[Extracted material — start]
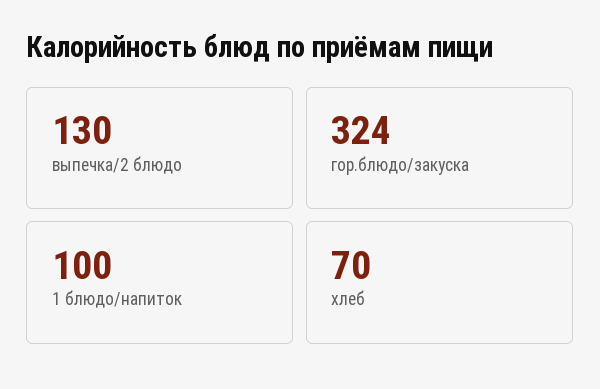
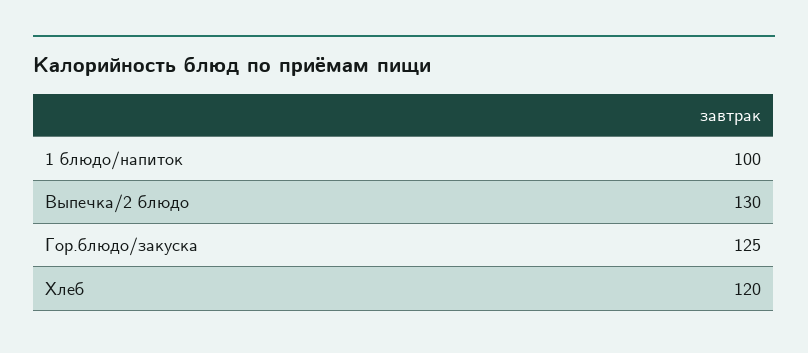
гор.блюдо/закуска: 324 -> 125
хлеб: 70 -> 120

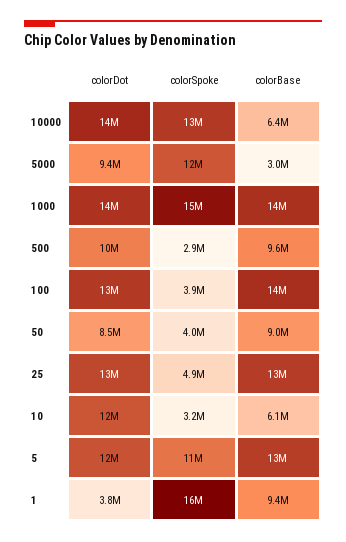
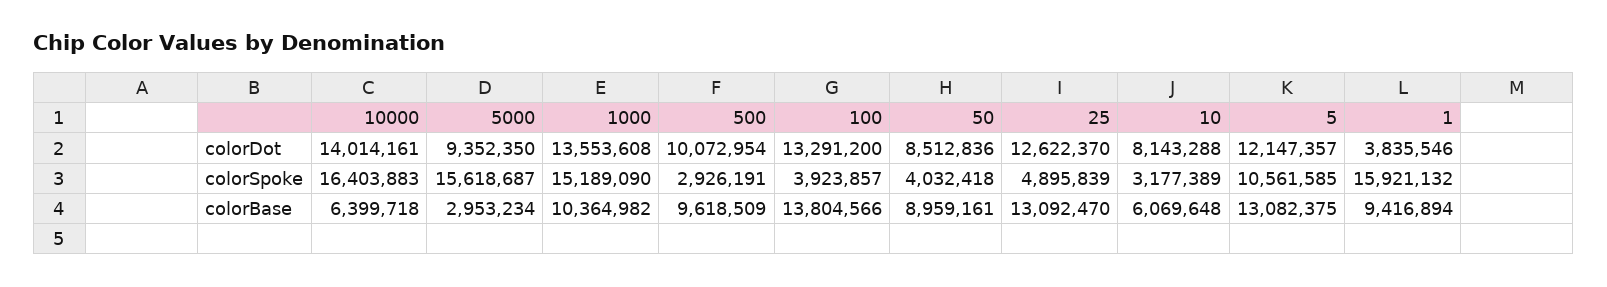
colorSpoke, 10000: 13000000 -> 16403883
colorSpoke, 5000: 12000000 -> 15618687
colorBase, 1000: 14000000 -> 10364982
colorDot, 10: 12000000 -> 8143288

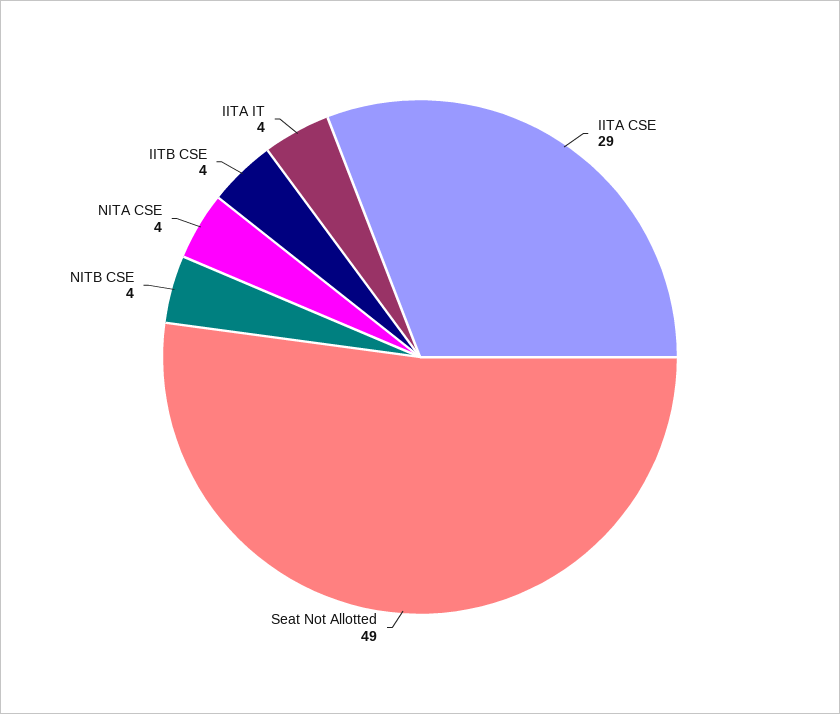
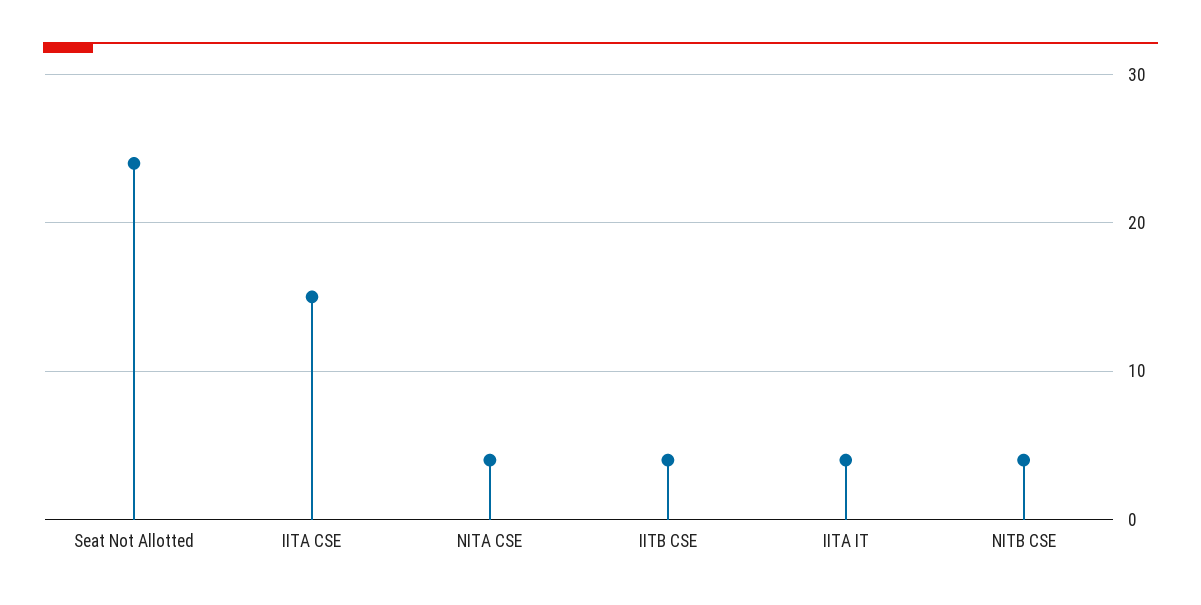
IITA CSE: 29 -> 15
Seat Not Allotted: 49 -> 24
[Extracted material — finish]
[Extracted material — start]
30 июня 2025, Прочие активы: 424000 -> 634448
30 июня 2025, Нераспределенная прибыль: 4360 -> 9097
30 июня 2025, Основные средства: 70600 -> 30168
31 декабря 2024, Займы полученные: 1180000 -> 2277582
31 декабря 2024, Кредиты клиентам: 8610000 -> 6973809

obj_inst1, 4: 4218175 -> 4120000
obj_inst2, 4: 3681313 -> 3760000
[Extracted material — finish]
Taking the entries above, print exactly the lines starting at the line with "30 июня 2025, Прочие активы: 424000 -> 634448" and ending at the line with "31 декабря 2024, Кредиты", both included.

30 июня 2025, Прочие активы: 424000 -> 634448
30 июня 2025, Нераспределенная прибыль: 4360 -> 9097
30 июня 2025, Основные средства: 70600 -> 30168
31 декабря 2024, Займы полученные: 1180000 -> 2277582
31 декабря 2024, Кредиты клиентам: 8610000 -> 6973809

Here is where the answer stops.